Stig y Line corrían a su encuentro y la rodeaban con sus brazos impidiéndole respirar. Finn-Erik sonreía y decía que la quería. Mai-Britt parpadeó. Una tristeza infinita se apoderó de ella, hundiéndola en la cama. La pistola se le escurrió de las manos, ahora completamente laxas y cayó al suelo. Estuvo mucho tiempo sin moverse, experimentando cómo el shock le seguía quitando el aliento. Entonces levantó la cabeza y miró al hombre directamente a los ojos. Pensó que debía morir sin miedo, que debía dedicar sus últimas horas a hacerse amiga de la muerte. No quería resignarse, no quería concederle la satisfacción de verla hundirse. Con todas sus fuerzas dejaría que el amor a su marido, a sus hijos y a la vida inundaran cada célula, cada cromosoma de su cuerpo hasta el final. Y llevaría a cabo su plan. Mientras pensaba en la palabra «sustraendo» sonrió brevemente al hombre, algo que sin duda lo confundió, se puso en pie y señaló hacia el escritorio.

– ¿Puedo escribir una carta de despedida?

Capítulo 88

Even empujó el bote al agua. El viento era débil y un suave oleaje rompía contra la playa. Las nubes se partían para dejar que la media luna y las estrellas asomaran. Era una espléndida noche de abril, pero el aire era frío. El agua estaba fría.

– ¿Piensas ahogarme?

La voz de Kitty era tensa; empezó a llorar. De pronto se giró y empezó a correr febrilmente arrastrando la pierna por la arena.

Even dejó un papel sobre una piedra grande y colocó el móvil encima para que la clave no volara.

– El testamento de Mai, ahora mío -murmuró y salió tras Kitty.

«Pronto la pierna lastimada cederá», pensó, y notó el peso del plomo en el corazón. Kitty tropezó, rodó por la arena y empezó a llorar histéricamente.

– No quiero ahogarte -dijo Even; la ayudó a incorporarse y le sacudió la arena de los pantalones como queriendo tranquilizarla. La apoyó durante el camino de vuelta al bote.

– ¡Todavía puedo gritar y pedir ayuda! -dijo Kitty en un último destello de su espíritu guerrero, cuando Even la obligó a sentarse en el banco de popa.

– Sí -dijo Even-. Y yo te puedo tapar la boca con el esparadrapo. Pero no creo que haya salido nadie esta noche, y la verdad es que vives muy aislada.
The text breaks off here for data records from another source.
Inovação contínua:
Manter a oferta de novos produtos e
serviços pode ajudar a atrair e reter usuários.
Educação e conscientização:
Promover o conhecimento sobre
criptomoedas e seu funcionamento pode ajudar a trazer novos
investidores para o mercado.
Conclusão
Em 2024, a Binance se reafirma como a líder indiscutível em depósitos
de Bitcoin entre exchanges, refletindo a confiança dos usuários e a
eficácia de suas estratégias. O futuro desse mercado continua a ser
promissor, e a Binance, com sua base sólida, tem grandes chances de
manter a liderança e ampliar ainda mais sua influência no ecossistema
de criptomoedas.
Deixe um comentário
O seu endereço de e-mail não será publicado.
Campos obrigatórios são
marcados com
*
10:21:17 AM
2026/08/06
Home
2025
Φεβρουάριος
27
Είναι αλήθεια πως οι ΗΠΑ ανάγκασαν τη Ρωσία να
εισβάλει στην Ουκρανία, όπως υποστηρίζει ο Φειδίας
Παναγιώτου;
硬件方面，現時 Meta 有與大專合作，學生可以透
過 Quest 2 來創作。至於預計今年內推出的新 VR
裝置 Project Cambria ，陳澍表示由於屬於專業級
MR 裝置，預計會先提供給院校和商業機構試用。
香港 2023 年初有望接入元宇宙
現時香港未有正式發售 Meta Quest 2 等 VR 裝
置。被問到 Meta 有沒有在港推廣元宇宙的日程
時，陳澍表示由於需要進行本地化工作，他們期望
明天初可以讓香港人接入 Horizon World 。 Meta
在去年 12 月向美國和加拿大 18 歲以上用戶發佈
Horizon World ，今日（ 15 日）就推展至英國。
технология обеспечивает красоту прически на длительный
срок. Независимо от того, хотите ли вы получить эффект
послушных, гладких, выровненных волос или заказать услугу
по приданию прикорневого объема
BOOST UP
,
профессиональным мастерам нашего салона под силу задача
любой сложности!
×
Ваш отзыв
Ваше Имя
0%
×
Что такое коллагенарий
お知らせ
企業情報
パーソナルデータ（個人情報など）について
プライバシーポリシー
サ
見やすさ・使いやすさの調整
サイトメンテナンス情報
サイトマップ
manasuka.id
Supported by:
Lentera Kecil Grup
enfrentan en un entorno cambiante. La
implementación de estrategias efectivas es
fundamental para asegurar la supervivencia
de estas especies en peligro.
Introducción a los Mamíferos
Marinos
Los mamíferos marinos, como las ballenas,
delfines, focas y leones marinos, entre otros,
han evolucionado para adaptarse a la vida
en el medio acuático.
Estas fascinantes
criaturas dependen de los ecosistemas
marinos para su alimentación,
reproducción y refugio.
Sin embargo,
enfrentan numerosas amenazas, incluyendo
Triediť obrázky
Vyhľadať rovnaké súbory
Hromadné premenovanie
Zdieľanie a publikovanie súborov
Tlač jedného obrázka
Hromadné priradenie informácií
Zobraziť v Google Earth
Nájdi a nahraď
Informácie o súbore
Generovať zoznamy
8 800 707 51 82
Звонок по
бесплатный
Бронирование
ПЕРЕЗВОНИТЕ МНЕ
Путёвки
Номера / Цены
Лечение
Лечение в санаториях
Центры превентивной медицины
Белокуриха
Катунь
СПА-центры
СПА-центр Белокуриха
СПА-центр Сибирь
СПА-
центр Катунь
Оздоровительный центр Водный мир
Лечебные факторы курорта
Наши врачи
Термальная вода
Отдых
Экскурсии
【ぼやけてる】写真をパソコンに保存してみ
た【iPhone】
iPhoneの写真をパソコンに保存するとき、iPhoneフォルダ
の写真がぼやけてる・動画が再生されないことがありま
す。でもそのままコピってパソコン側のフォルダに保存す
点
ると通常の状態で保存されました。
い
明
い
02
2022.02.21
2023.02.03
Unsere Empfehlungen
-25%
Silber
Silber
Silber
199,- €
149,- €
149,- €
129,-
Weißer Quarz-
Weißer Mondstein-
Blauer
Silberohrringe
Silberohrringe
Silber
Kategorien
Además… -Even empujó el bote al agua y agarró los remos-, no creo que te interese mezclar a otros en este asunto, si no es estrictamente necesario.

– ¿Es necesario?

La voz era endeble, frágil, como si pudiera romperse según la respuesta y desaparecer para siempre.

Even movió los remos con todas sus fuerzas.

– Sólo tú lo sabes -dijo-. Tú eres la única que sabe lo que tu dios acepta. No es el mío y, por lo tanto, no lo puedo saber…

– ¡Mi dios! ¿Qué quieres decir con eso? -gritó Kitty a la vez que intentaba darle una patada.

Even abandonó los remos, cogió el esparadrapo e inmovilizó las piernas de Kitty. Cuando volvió a sentarse, dudó de la dirección que debía tomar; la corriente había desplazado el bote girándolo ligeramente. Le pareció ver una luz en algún punto detrás del bote, hizo una elección y metió los remos en el agua.

– ¡Dios mío, no me digas que pretendes cruzar el fiordo a remo! ¡Si hay varios kilómetros hasta el otro lado!

Kitty gritaba histéricamente, pero enmudeció al ver que Even no reaccionaba. Cincuenta metros, pensó, eso sería suficiente. Kitty había inclinado la cabeza y su cuerpo se mecía de un lado a otro. Entonces empezó a susurrar frenéticamente dirigiéndose a sus propios pies.